| International Journal of Computer Applications |
| Foundation of Computer Science (FCS), NY, USA |
| Volume 187 - Number 84 |
| Year of Publication: 2026 |
| Authors: Suhas Rumalla, John Felix |
10.5120/ijca2026926469
|
Suhas Rumalla, John Felix . Agentic Product Evolution: An Empirical Study of How Product Strategy Must Evolve in the Age of Agentic AI. International Journal of Computer Applications. 187, 84 ( Feb 2026), 15-21. DOI=10.5120/ijca2026926469
Enterprises are aggressively pursuing Generative AI initiatives in today’s highly competitive environment. Along this journey, many are attempting to move from simple AI features to autonomous systems (aka agentic AI, agentic systems, autonomous agents). Even after making substantial technology investments, most companies still struggle to move beyond pilots and proofs of concept, with many ultimately abandoning their agentic AI ambitions. The prevailing narrative continues to attribute these failures to insufficient technology maturity. Only a small percentage, roughly 10% have managed to implement agentic AI systems successfully at scale. While, technology readiness is certainly a factor, this paper argues that the core challenge lies in a broken product strategy that has not evolved to support autonomous agents.
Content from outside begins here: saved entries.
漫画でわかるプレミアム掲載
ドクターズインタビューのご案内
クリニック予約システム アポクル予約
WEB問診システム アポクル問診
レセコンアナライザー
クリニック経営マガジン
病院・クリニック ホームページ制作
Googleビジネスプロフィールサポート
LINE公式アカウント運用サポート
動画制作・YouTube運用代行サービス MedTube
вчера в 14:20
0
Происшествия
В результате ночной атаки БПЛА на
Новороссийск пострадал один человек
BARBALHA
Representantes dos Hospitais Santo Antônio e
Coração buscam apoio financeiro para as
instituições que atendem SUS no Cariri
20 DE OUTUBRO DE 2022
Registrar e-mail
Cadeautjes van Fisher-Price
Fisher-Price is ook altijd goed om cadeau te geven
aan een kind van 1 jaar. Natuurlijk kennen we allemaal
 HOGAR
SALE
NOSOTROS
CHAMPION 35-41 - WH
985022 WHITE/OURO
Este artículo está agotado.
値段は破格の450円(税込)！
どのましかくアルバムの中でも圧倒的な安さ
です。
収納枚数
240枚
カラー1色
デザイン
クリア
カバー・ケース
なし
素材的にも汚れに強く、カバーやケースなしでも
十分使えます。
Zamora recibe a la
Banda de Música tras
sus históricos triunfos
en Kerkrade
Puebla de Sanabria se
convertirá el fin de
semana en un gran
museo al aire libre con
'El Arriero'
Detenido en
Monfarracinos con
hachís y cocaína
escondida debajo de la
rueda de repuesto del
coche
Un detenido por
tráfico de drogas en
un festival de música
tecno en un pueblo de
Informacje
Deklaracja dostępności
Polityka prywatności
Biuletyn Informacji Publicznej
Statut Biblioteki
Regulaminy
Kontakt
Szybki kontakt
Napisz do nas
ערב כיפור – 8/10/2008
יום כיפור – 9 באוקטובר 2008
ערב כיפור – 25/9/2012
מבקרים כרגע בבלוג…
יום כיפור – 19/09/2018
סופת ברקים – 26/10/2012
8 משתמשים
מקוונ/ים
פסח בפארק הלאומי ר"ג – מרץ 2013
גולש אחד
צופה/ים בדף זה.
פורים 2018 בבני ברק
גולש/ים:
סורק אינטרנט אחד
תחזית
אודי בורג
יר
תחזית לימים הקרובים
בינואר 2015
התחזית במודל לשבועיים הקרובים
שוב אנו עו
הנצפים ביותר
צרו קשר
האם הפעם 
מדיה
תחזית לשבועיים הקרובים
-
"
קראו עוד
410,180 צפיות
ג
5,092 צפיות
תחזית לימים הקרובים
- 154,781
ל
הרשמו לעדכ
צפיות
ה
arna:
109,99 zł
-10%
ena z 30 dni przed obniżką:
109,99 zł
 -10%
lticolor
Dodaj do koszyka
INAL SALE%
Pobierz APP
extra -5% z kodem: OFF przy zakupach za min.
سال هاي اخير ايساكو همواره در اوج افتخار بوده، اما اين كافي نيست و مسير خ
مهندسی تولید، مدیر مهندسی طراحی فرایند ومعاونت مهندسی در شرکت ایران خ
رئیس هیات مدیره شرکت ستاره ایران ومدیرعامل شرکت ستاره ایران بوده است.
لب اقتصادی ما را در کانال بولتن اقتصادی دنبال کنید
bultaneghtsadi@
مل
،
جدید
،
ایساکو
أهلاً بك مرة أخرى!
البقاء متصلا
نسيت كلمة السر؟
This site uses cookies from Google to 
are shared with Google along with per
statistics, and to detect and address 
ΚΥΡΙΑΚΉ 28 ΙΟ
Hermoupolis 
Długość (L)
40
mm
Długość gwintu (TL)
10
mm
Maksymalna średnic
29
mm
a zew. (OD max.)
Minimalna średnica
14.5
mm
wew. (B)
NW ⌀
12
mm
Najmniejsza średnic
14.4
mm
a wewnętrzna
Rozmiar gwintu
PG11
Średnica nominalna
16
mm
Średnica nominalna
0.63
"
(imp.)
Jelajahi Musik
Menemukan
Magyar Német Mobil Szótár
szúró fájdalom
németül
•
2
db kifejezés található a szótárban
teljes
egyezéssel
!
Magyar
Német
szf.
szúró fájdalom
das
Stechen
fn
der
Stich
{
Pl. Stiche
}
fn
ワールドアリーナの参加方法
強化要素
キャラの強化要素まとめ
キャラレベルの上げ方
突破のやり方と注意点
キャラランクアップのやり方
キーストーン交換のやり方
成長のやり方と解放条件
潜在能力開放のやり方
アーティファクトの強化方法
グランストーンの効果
Most product strategies were never designed to incorporate agentic behaviour, shared decision-making or autonomous reasoning into systems. Based on the observations from 10 successful enterprise agentic systems implementations, this study proposes Agentic Product Evolution (APE), a strategy model tailored for agentic AI use cases. The framework is further validated through insights from more than 25 product leaders across global technology companies that have successfully scaled agentic AI capabilities. Early adopters of the APE witnessed a drop in strategic rework by an average of 36% and a boost in their stakeholders’ confidence by up to 60% with average being 48%. This paper positions APE as a practitioner-centric playbook and researchbased contribution to the nascent field of GenAI product strategy.